In the last two games, Tony Parker shot 9 for 35 (26%) scoring only 29 points and 12 assists. In game 7, Parker was taken completely out of the Spurs game plan, being limited to 10 points and 4 assists in 36 minutes of action. The difference in superstars LeBron James and Parker is James would have faced unprecedented backlash for a similar performance in a close-out game — where Parker will walk away unscathed by the masses.
For three quarters Manu Ginobili put his horrific Game 6 performance behind him as the Spurs were in good shape and he was in the thick of the fight. The former Sixth Man of the Year completely fell apart in the last seven minutes of regulation. Ginobili shot 2 for 5, but his four turnovers in the quarter killed San Antonio’s momentum. Ginobili finished with 18 points, but he was swallowed up in the memories of Game 6.
To say the future of second-year forward Kawhi Leonard is bright is an understatement. Not only did the 21-year old have the task of trying to slow down LeBron James, he didn’t allow it to affect his offensive output. Leonard posted 19 points and 16 boards, playing an equal amount of minutes as James. For the series Leonard averaged 15 points, 11 rebounds and 2 steals, he also shot 51 percent from the field. Rest assured Kawhi Leonard is smack in the middle of the Spurs rebuilding process. The same can be said for Danny Green and Gary Neal — who suffered through off nights.

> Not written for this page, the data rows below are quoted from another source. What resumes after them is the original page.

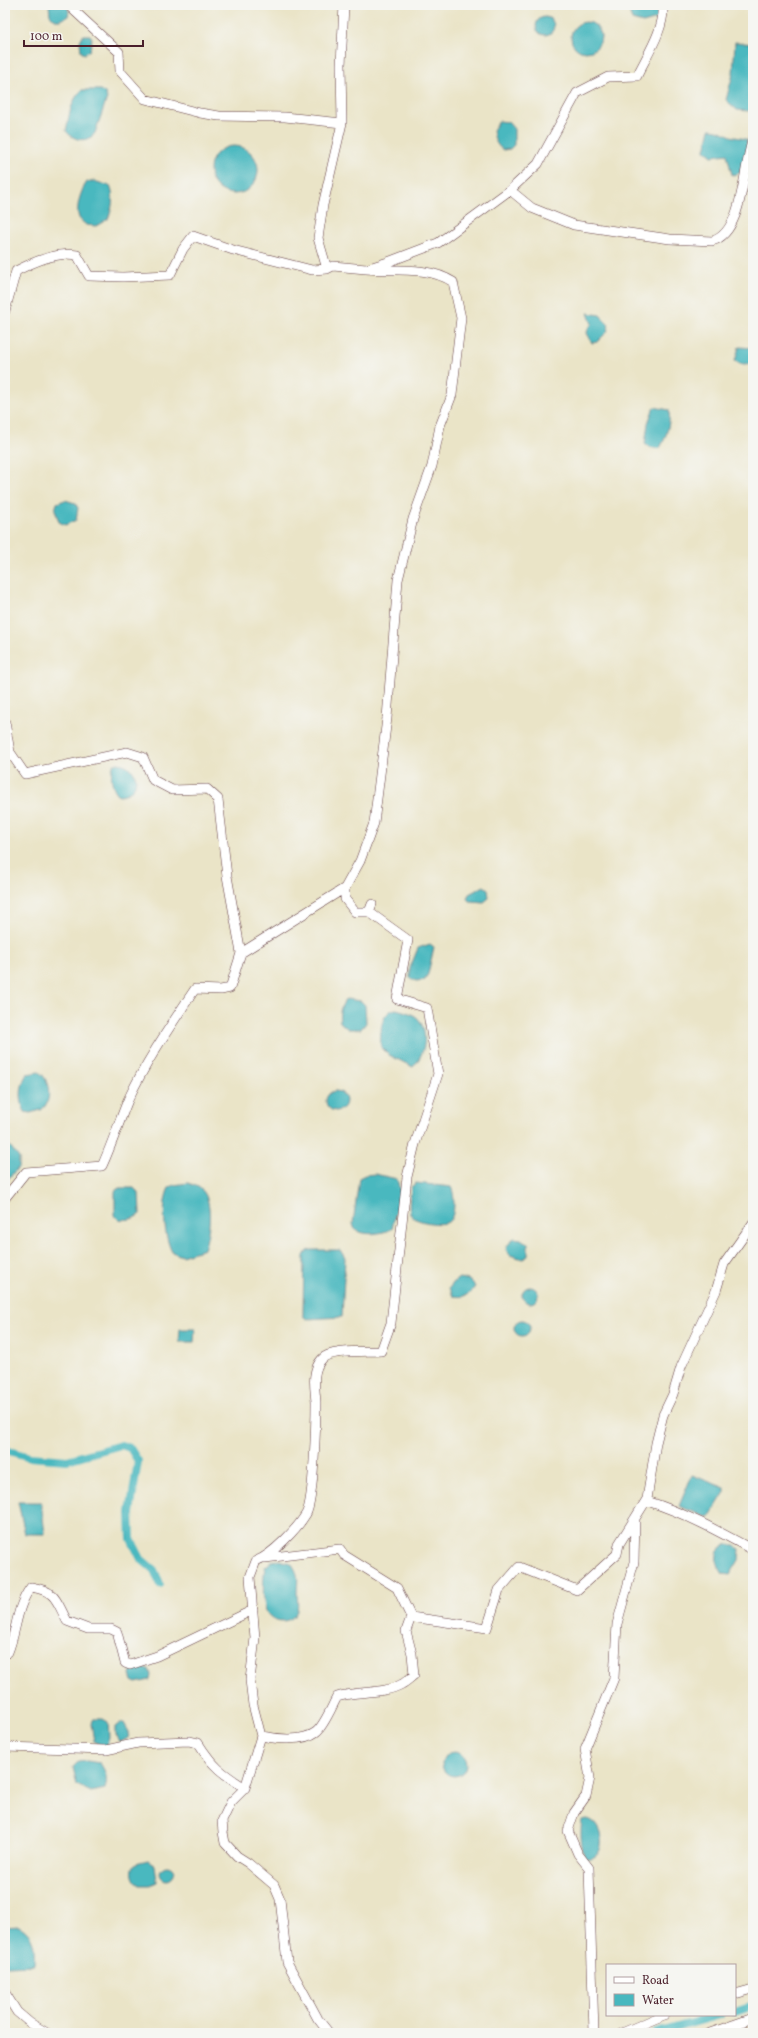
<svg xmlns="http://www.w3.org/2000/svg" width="758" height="2038" viewBox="0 0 758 2038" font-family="Vollkorn,serif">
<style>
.water{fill:#48b8bf;stroke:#496c75}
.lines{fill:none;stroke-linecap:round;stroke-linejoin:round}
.canal{stroke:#48b8bf;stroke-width:8}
.minor-casing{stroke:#623d42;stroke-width:10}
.minor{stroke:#fff;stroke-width:9}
</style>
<rect width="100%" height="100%" fill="#f6f6f2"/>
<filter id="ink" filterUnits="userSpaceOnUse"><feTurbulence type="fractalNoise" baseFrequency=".025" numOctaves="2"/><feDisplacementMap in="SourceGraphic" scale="8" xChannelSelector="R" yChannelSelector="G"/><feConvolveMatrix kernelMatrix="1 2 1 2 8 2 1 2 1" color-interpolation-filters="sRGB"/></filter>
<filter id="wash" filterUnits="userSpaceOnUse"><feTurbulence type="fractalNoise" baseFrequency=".012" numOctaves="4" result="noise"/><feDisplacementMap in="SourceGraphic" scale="16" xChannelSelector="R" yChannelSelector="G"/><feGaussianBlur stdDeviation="0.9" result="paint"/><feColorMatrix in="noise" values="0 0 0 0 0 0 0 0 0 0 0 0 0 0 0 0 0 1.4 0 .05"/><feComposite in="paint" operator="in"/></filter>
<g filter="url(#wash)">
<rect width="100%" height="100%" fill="#eae4c7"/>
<!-- water -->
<path class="water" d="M 49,5 L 66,5 L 69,11 L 68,16 L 61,20 L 55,20 L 50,15 Z
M 631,5 L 661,5 L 657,19 L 643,23 L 632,20 L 629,10 Z
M536 26a9 9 0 1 1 18 0a9 9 0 1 1-18 0Z
M571 37a15 15 0 1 1 30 0a15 15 0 1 1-30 0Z
M 83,35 L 90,35 L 92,38 L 90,50 L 84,54 L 81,52 L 80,41 Z
M 735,42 L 753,44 L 753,108 L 749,111 L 737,110 L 726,100 L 733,74 Z
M 82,90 L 100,90 L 105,93 L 107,98 L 95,133 C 87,144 73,140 66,131 C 69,117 71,99 82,90 Z
M 499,121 L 508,122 L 514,129 L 514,145 L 510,149 L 503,150 C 496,145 494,139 493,130 Z
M 710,129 C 721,130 722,132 731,136 C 736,138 741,137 747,140 L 747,148 L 740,173 L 732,175 L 727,154 L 712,156 L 705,150 Z
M210 170a24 24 0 1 1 48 0a24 24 0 1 1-48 0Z
M 94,181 L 110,186 C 115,197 112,208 108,219 L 96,226 L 86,225 C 84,223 80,220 79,218 C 75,208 81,190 87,182 Z
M 588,313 L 600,315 L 609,325 L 607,332 L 597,342 L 592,343 L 587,333 L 588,328 L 592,324 Z
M 739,347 L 753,348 L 753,364 L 741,364 L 735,361 Z
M 654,407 L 669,410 C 671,421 666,440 659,449 L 649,447 L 645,444 L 648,423 Z
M 65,500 L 75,503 L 78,508 L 76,520 L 65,525 L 59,522 L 55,510 L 57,503 Z
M 118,763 C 141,766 142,794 119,795 C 111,788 110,774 113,765 Z
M 484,886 L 488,889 L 489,898 L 484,902 L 469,901 L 467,898 L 469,894 Z
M 430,944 L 434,947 L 428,974 L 424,980 L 416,981 L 410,978 L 410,968 L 418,948 Z
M 346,999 L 361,1001 L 365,1005 L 366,1023 L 361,1029 L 348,1029 L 340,1022 C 339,1013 340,1007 346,999 Z
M 396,1009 C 404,1011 416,1014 420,1021 C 429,1037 424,1055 413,1067 L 389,1055 L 381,1047 C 380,1033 380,1012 396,1009 Z
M 39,1072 C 50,1079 53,1102 41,1110 L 30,1113 L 25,1112 C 19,1101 20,1084 27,1074 Z
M326 1101a10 10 0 1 1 20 0a10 10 0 1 1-20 0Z
M 5,1146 L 10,1146 L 19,1158 L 19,1167 L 5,1182 Z
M 375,1174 L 397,1179 L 400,1191 L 392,1229 C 380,1234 367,1236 355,1230 L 353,1224 L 359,1178 L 365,1175 Z
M 188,1183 C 193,1185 198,1186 202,1190 C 214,1202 209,1235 204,1249 L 182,1256 L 172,1252 C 164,1237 161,1203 169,1188 L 174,1185 Z
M 416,1183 L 451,1187 C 455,1193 456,1218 448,1222 C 442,1226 414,1222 411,1215 C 407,1208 411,1195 411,1187 Z
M 119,1188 L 134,1188 L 139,1193 L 140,1214 C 133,1220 126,1220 118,1219 L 115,1216 L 115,1191 Z
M 514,1238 L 521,1239 L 528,1244 L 528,1256 L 523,1259 L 510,1255 L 506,1250 L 507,1246 Z
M 311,1250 L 340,1250 L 345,1258 L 342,1317 L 307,1319 L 303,1316 L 304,1256 L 307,1251 Z
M 459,1278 L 469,1280 L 475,1286 C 471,1295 463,1298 453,1296 L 449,1288 L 455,1281 Z
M522 1295a8 8 0 1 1 16 0a8 8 0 1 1-16 0Z
M514 1328a8 8 0 1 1 16 0a8 8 0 1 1-16 0Z
M 180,1329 L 195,1329 L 194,1342 L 179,1342 Z
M 692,1475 L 725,1488 L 725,1492 L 710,1516 L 706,1517 L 679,1506 Z
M 18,1502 L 41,1502 L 45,1534 L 25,1534 Z
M 730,1544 L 740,1549 L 739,1560 L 730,1575 L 723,1574 C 715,1562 712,1548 730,1544 Z
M 278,1560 L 291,1563 C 299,1574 298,1578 297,1592 C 297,1598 299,1608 296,1613 C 291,1624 273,1623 267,1613 C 262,1604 263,1578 265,1567 L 272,1561 Z
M 140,1668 L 149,1669 L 151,1675 L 150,1680 L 136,1683 L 132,1681 L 130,1675 L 131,1672 Z
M 94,1719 L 103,1719 L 108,1722 L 109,1738 L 106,1745 L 101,1745 L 94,1741 L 91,1724 L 92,1720 Z
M 120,1723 L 124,1723 L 129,1732 L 128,1738 L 121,1742 L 119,1741 L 115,1735 L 115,1727 Z
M442 1764a12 12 0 1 1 24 0a12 12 0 1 1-24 0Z
M 87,1761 L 100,1763 C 106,1772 108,1778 105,1789 L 91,1792 L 77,1785 L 73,1767 L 78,1762 Z
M 586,1819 C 605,1822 608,1862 585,1858 C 581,1848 580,1831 582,1820 Z
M 148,1860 L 155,1865 L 157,1882 L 150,1885 L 140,1885 C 132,1881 130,1869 136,1863 Z
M160 1873a7 7 0 1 1 14 0a7 7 0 1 1-14 0Z
M 19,1926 C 35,1935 35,1948 34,1965 L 5,1966 L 5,1927 Z"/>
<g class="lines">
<!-- canal -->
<path class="canal" d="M 5,1450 L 30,1457 L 67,1460 L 121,1445 L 130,1448 L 138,1461 L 130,1513 L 131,1539 L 141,1559 L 154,1570 L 160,1584
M 735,2012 L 753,2006
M 657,2033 L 720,2015"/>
</g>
</g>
<g filter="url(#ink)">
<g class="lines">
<!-- minor casing -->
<g class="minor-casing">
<path id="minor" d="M 68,5 L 119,52 L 120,71 L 145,99 L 200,113 L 219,116 L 285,117 L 342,123
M 510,190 L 532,208 L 574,225 L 670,239 L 712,241 C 744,233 743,164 753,139
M 327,269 L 318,238 L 323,205 L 342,123 L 341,65 L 344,5
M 5,311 L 16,271 C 33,262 57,251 77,255 L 89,276 L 123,277 L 170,275 L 183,249 L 193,236 L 233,250 L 312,270 L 327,269 L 333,266 L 366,269 L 388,262 L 438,243 L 510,190 L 538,164 L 577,93 L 608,77 L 637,76 C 647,55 665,29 663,5
M 5,722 L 10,752 L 25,774 L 127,752 L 143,757 L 153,780 L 172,790 L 207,789 L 218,799 L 227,876 L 241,953
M 345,888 L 345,899 L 355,912 L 369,912 L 372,904
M 5,1198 L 26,1172 L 102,1166 C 112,1144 119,1122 128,1100 C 146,1061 171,1025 195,989 L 221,990 L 230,988 L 241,953 L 345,888 L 360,861 L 374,823 L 387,718 L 398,580 L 413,519 L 432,466 L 440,426 L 452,395 L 461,318 L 453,282 C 429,266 394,271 366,269
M 647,1501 C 685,1513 718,1531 753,1550
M 265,1558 L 340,1549 L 344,1555 L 397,1588 L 411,1617
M 5,1654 L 8,1652 C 17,1630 16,1607 31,1587 C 57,1591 56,1601 67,1621 L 88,1629 L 111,1629 L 117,1632 L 125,1663 L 130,1665 L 157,1656 L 253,1610
M 261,1736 C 276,1739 303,1742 316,1732 C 324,1726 332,1706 337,1697 C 357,1690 383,1695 402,1684 C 406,1682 410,1678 414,1675 L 412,1654 L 406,1631 L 411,1617 L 487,1628 L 499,1590 L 519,1567 L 577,1590 L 617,1554 L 619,1544 L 647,1499 L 656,1443 L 663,1415 L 673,1394 L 681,1367 L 716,1291 L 724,1264 L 753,1223
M 5,1747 L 106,1750 L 138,1743 L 189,1741 L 198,1743 C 213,1767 222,1773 245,1788
M 5,1993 L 17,2012 L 30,2023 L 47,2033
M 735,1994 L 753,1989
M 329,2033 L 318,2019 L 287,1962 L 280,1899 L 274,1885 L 248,1863 L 237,1856 L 225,1843 L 223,1832 L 222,1821 L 231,1802 L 245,1788 L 261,1736 L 253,1705 L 250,1680 L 255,1638 L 250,1577 L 256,1561 C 272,1555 297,1529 306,1514 C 314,1501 316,1421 316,1402 C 315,1388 311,1371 322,1359 C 330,1349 368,1352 381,1351 L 391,1323 L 407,1177 L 415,1144 L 438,1074 L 427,1008 L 397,999 L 408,940 L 369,912
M 594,2033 L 589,1868 L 578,1854 L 568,1831 L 574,1813 L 586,1796 L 590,1778 L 585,1749 L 614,1678 L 617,1624 L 634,1562 L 635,1518
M 622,2033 L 664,2015
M 710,2033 L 753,2018"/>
</g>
<!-- minor -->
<use href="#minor" class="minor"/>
</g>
</g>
<!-- margin -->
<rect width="758" height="2038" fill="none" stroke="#f6f6f2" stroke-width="20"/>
<!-- legend -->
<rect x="606" y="1964" width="130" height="52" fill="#f6f6f2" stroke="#b1a0a2"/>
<rect x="614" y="1977" width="20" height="6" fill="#ffffff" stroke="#b1a0a2"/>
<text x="642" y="1984" font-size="12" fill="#4a1f2b">Road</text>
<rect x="614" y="1994" width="20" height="12" fill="#48b8bf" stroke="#b1a0a2"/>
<text x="642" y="2004" font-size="12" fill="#4a1f2b">Water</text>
<!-- scale -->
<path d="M24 40v6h119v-6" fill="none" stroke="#4a1f2b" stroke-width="2"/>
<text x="30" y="40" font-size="12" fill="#4a1f2b" stroke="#f6f6f2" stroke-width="3" paint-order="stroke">100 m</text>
</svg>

At 28 LeBron James the NBA universe is his oyster. If last year’s title was a coronation, this season’s effort was his assertion of power. In a calendar year, James has an Olympic Gold Medal sandwiched between 2 NBA MVPs, 2 NBA Championships and 2 NBA Finals MVPs — something I don’t believe has ever been done in the modern era. Throw in a 27-game winning streak and no consecutive losses since January and you wonder where this young man gets the energy to perform at a superhuman level night in and night out.
Champions don’t rely on teammates to pick them up, they bring them along. The Heat seesawed 12 of their last 13 games and if the odds played out, James was going to be a three-time loser in the NBA Finals. James scored 22 of the Heat’s 49 second half points, he was the only player to score in double figures. He also added 9 rebounds and 3 assists in the decisive 24 minutes.
Those are full game stats, but this was someone playing for so much more. James was able to beat back critics and lingering haters from his decision, hopefully forever. A good part of the hatred comes from people constantly raising the bar. Like Chamberlain and Jordan, James is now the bar. Because of the scrutiny, I don’t believe we’ll ever get to know James the way knew other superstars and I’m okay with that. Listening to him last night told all I needed to know from here on out.
He’s LeBron James from Akron, Ohio and he has no worries.